In the material below, write out each line word for word and omit the pictures.

### DATA BLOCK
______________________________

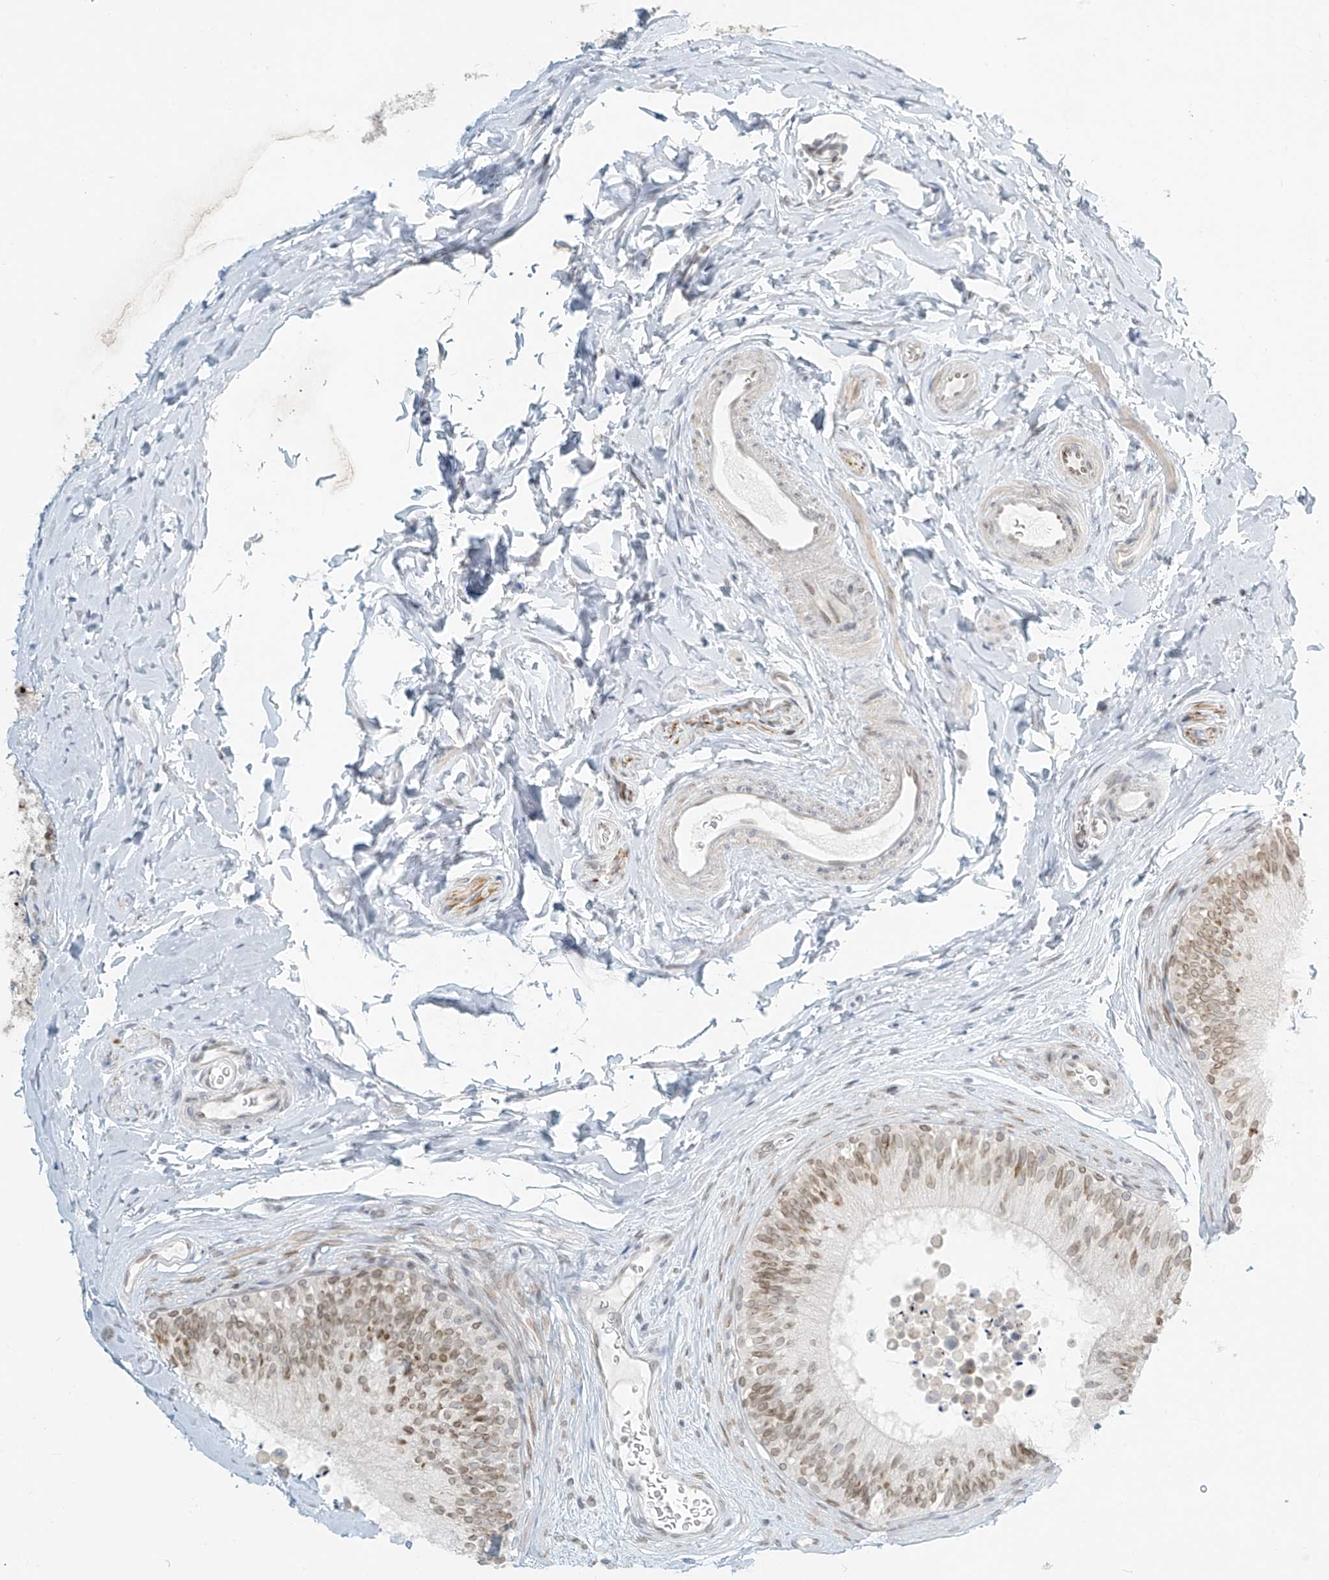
{"staining": {"intensity": "moderate", "quantity": "25%-75%", "location": "nuclear"}, "tissue": "epididymis", "cell_type": "Glandular cells", "image_type": "normal", "snomed": [{"axis": "morphology", "description": "Normal tissue, NOS"}, {"axis": "topography", "description": "Epididymis"}], "caption": "Immunohistochemistry (IHC) image of unremarkable epididymis: epididymis stained using immunohistochemistry displays medium levels of moderate protein expression localized specifically in the nuclear of glandular cells, appearing as a nuclear brown color.", "gene": "OSBPL7", "patient": {"sex": "male", "age": 29}}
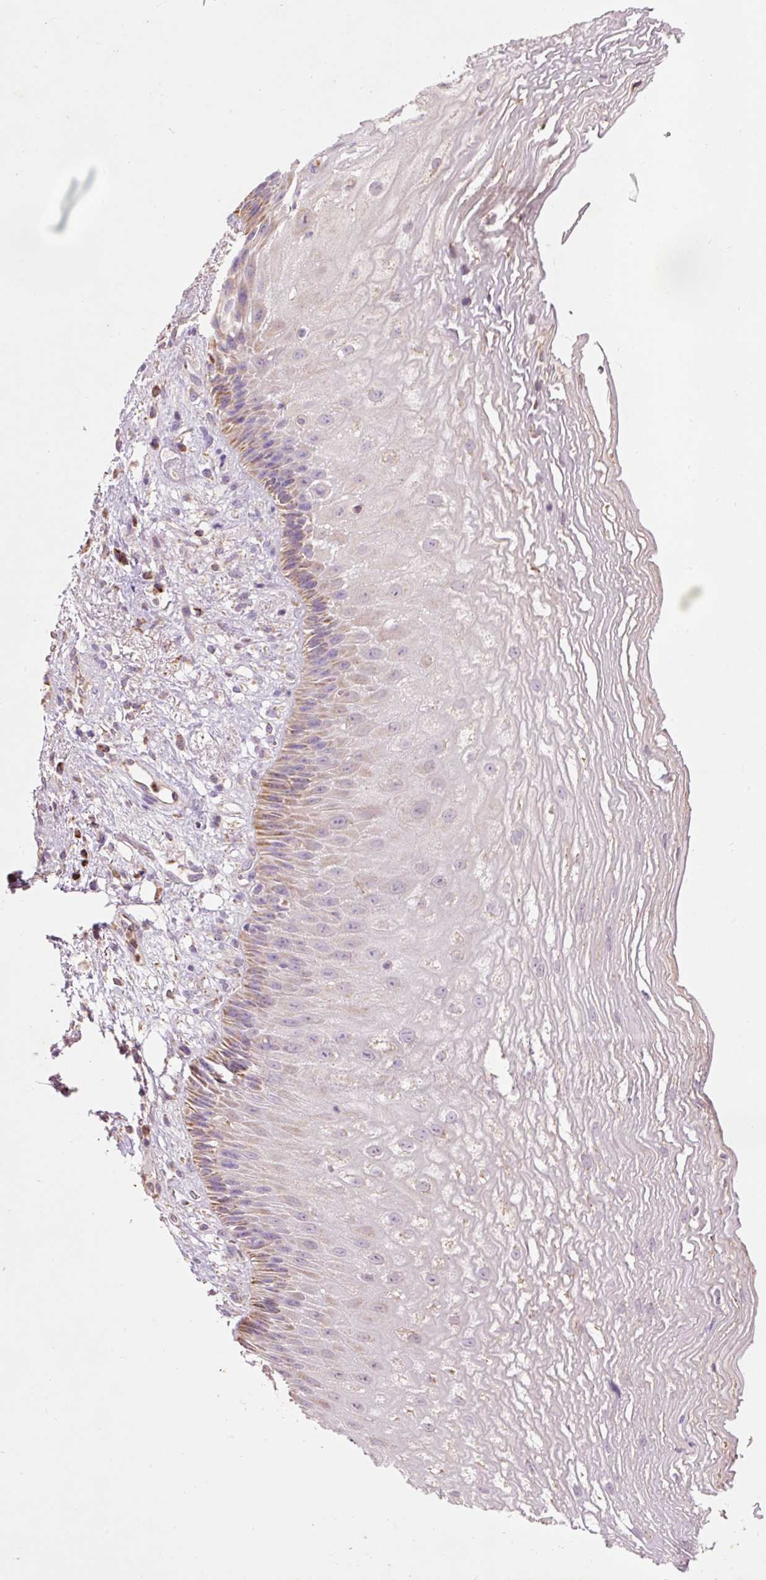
{"staining": {"intensity": "moderate", "quantity": "25%-75%", "location": "cytoplasmic/membranous"}, "tissue": "esophagus", "cell_type": "Squamous epithelial cells", "image_type": "normal", "snomed": [{"axis": "morphology", "description": "Normal tissue, NOS"}, {"axis": "topography", "description": "Esophagus"}], "caption": "The image exhibits staining of unremarkable esophagus, revealing moderate cytoplasmic/membranous protein positivity (brown color) within squamous epithelial cells. The staining is performed using DAB (3,3'-diaminobenzidine) brown chromogen to label protein expression. The nuclei are counter-stained blue using hematoxylin.", "gene": "PRDX5", "patient": {"sex": "male", "age": 60}}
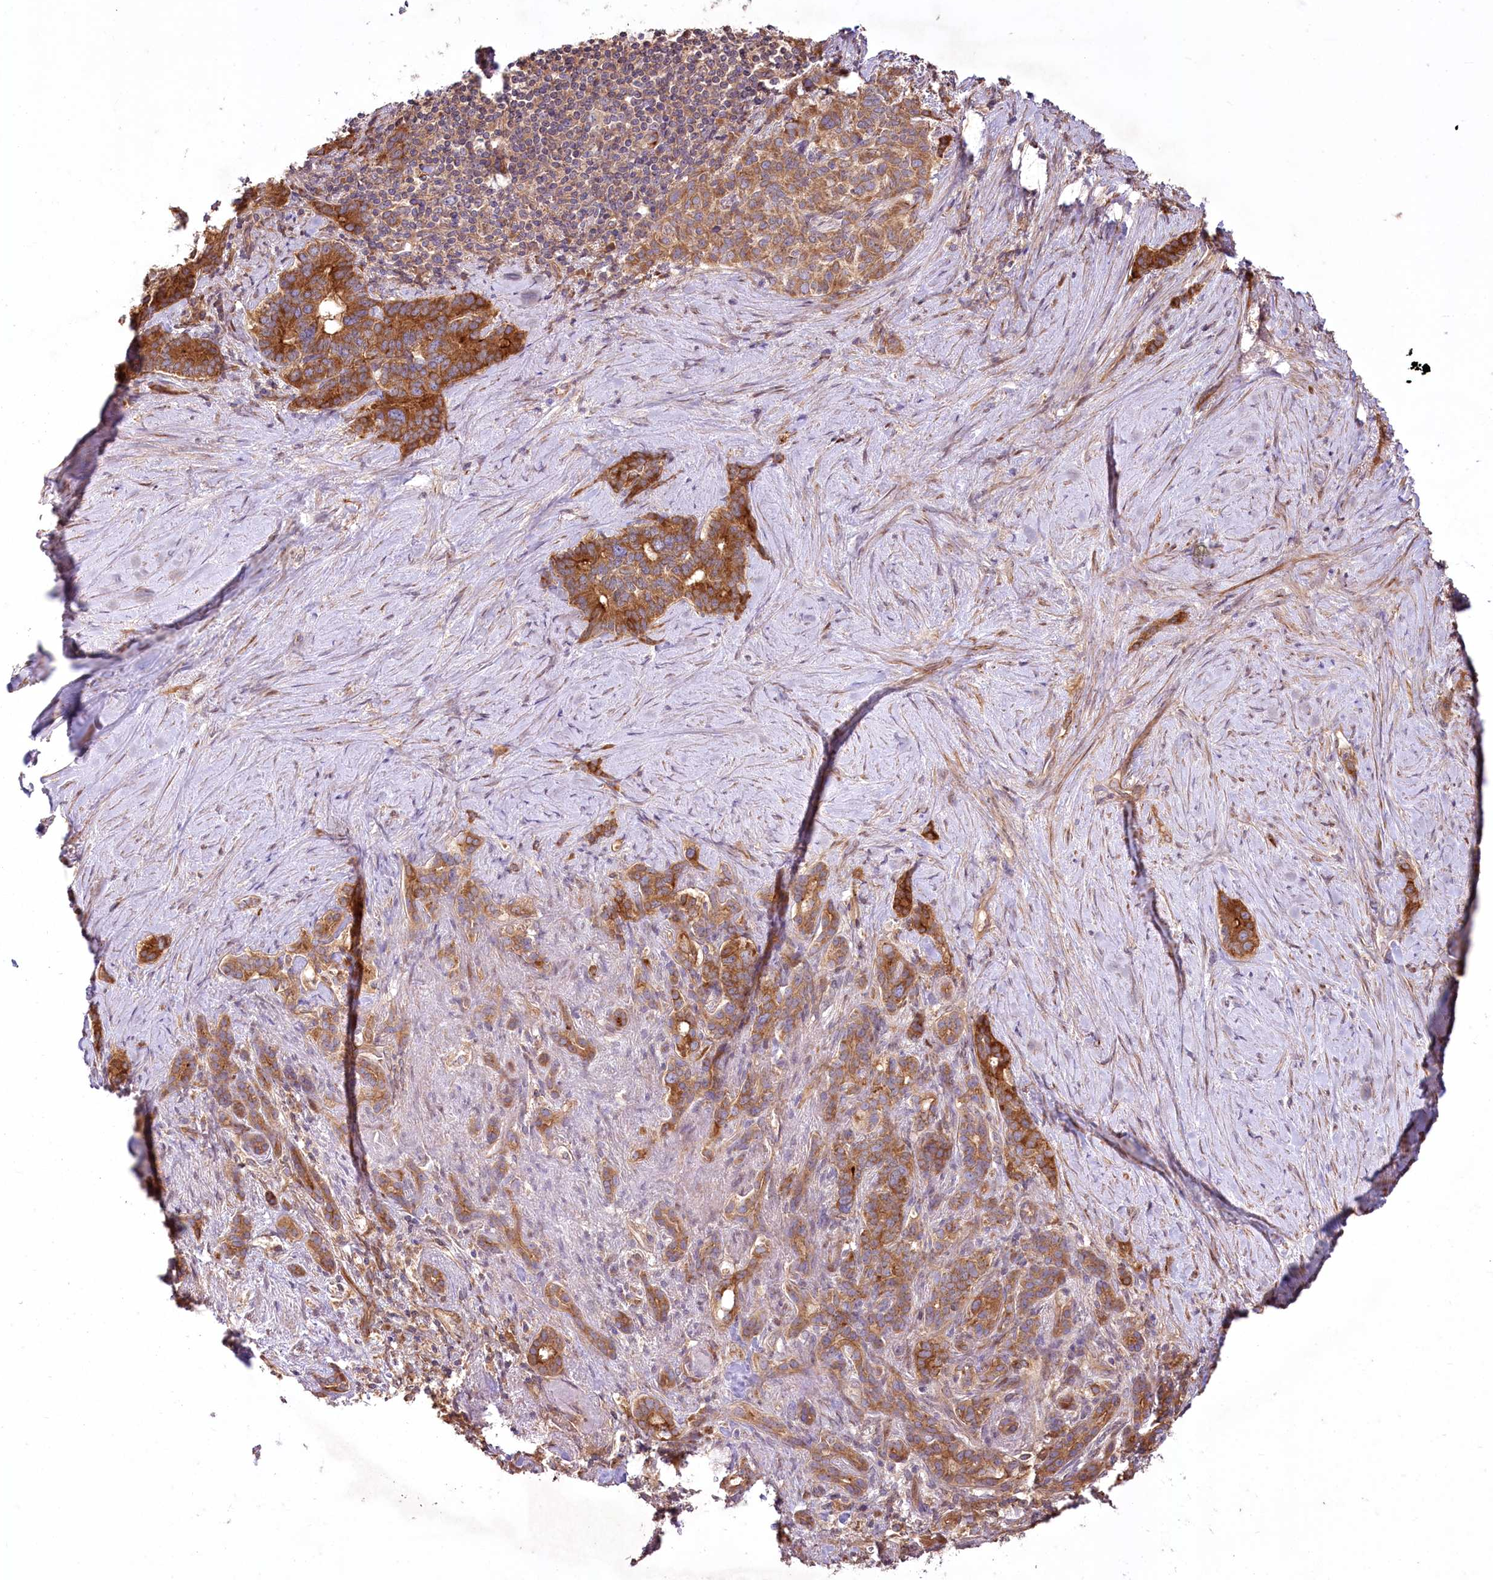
{"staining": {"intensity": "strong", "quantity": ">75%", "location": "cytoplasmic/membranous"}, "tissue": "pancreatic cancer", "cell_type": "Tumor cells", "image_type": "cancer", "snomed": [{"axis": "morphology", "description": "Adenocarcinoma, NOS"}, {"axis": "topography", "description": "Pancreas"}], "caption": "Approximately >75% of tumor cells in human adenocarcinoma (pancreatic) show strong cytoplasmic/membranous protein staining as visualized by brown immunohistochemical staining.", "gene": "SH3TC1", "patient": {"sex": "female", "age": 74}}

______________________________

### TASK OUTPUT
{"staining": {"intensity": "moderate", "quantity": "25%-75%", "location": "nuclear"}, "tissue": "epididymis", "cell_type": "Glandular cells", "image_type": "normal", "snomed": [{"axis": "morphology", "description": "Normal tissue, NOS"}, {"axis": "topography", "description": "Epididymis"}], "caption": "Immunohistochemistry (IHC) image of unremarkable epididymis: epididymis stained using immunohistochemistry displays medium levels of moderate protein expression localized specifically in the nuclear of glandular cells, appearing as a nuclear brown color.", "gene": "OSBPL7", "patient": {"sex": "male", "age": 29}}
{"staining": {"intensity": "moderate", "quantity": "25%-75%", "location": "cytoplasmic/membranous"}, "tissue": "esophagus", "cell_type": "Squamous epithelial cells", "image_type": "normal", "snomed": [{"axis": "morphology", "description": "Normal tissue, NOS"}, {"axis": "topography", "description": "Esophagus"}], "caption": "The image exhibits staining of unremarkable esophagus, revealing moderate cytoplasmic/membranous protein positivity (brown color) within squamous epithelial cells. The staining is performed using DAB (3,3'-diaminobenzidine) brown chromogen to label protein expression. The nuclei are counter-stained blue using hematoxylin.", "gene": "PRDX5", "patient": {"sex": "male", "age": 60}}
{"staining": {"intensity": "strong", "quantity": ">75%", "location": "cytoplasmic/membranous"}, "tissue": "pancreatic cancer", "cell_type": "Tumor cells", "image_type": "cancer", "snomed": [{"axis": "morphology", "description": "Adenocarcinoma, NOS"}, {"axis": "topography", "description": "Pancreas"}], "caption": "Approximately >75% of tumor cells in human adenocarcinoma (pancreatic) show strong cytoplasmic/membranous protein staining as visualized by brown immunohistochemical staining.", "gene": "SH3TC1", "patient": {"sex": "female", "age": 74}}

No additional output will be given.